───── RECORDS SHOWN ─────

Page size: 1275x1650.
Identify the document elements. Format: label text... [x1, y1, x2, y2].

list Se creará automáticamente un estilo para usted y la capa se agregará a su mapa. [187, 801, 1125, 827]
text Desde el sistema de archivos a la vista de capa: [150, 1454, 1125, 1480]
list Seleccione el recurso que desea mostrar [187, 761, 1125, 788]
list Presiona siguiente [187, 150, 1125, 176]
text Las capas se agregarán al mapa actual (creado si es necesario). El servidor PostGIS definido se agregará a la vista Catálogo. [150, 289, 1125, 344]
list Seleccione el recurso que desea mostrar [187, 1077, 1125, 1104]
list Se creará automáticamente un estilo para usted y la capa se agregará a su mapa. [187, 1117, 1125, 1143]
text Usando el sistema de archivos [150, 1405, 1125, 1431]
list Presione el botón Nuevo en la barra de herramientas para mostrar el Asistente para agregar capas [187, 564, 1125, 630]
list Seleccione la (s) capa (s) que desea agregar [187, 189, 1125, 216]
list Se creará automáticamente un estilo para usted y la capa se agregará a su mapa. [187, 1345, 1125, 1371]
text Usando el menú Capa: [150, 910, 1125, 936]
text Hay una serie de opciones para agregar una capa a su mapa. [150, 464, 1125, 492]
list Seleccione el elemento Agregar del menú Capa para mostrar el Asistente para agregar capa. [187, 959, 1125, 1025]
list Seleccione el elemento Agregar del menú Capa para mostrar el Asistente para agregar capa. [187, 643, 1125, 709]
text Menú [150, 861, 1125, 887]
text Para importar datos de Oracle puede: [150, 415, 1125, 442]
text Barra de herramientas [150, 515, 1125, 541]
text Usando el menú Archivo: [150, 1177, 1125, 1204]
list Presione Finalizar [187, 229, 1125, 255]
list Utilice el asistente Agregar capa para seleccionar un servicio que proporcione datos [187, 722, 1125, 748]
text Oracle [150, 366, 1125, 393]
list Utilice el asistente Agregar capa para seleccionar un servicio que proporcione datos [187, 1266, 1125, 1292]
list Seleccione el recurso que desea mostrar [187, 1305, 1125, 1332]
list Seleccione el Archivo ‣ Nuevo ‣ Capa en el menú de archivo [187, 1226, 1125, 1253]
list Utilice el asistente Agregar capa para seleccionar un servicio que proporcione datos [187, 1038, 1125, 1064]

─────

Exact output of every entry is required.

Page size: 1275x1650.
Identify the document elements. Format: label text... [x1, y1, x2, y2].

list Se creará automáticamente un estilo para usted y la capa se agregará a su mapa. [187, 801, 1125, 827]
text Desde el sistema de archivos a la vista de capa: [150, 1454, 1125, 1480]
list Seleccione el recurso que desea mostrar [187, 761, 1125, 788]
list Presiona siguiente [187, 150, 1125, 176]
text Las capas se agregarán al mapa actual (creado si es necesario). El servidor PostGIS definido se agregará a la vista Catálogo. [150, 289, 1125, 344]
list Seleccione el recurso que desea mostrar [187, 1077, 1125, 1104]
list Se creará automáticamente un estilo para usted y la capa se agregará a su mapa. [187, 1117, 1125, 1143]
text Usando el sistema de archivos [150, 1405, 1125, 1431]
list Presione el botón Nuevo en la barra de herramientas para mostrar el Asistente para agregar capas [187, 564, 1125, 630]
list Seleccione la (s) capa (s) que desea agregar [187, 189, 1125, 216]
list Se creará automáticamente un estilo para usted y la capa se agregará a su mapa. [187, 1345, 1125, 1371]
text Usando el menú Capa: [150, 910, 1125, 936]
text Hay una serie de opciones para agregar una capa a su mapa. [150, 464, 1125, 492]
list Seleccione el elemento Agregar del menú Capa para mostrar el Asistente para agregar capa. [187, 959, 1125, 1025]
list Seleccione el elemento Agregar del menú Capa para mostrar el Asistente para agregar capa. [187, 643, 1125, 709]
text Menú [150, 861, 1125, 887]
text Para importar datos de Oracle puede: [150, 415, 1125, 442]
text Barra de herramientas [150, 515, 1125, 541]
text Usando el menú Archivo: [150, 1177, 1125, 1204]
list Presione Finalizar [187, 229, 1125, 255]
list Utilice el asistente Agregar capa para seleccionar un servicio que proporcione datos [187, 722, 1125, 748]
text Oracle [150, 366, 1125, 393]
list Utilice el asistente Agregar capa para seleccionar un servicio que proporcione datos [187, 1266, 1125, 1292]
list Seleccione el recurso que desea mostrar [187, 1305, 1125, 1332]
list Seleccione el Archivo ‣ Nuevo ‣ Capa en el menú de archivo [187, 1226, 1125, 1253]
list Utilice el asistente Agregar capa para seleccionar un servicio que proporcione datos [187, 1038, 1125, 1064]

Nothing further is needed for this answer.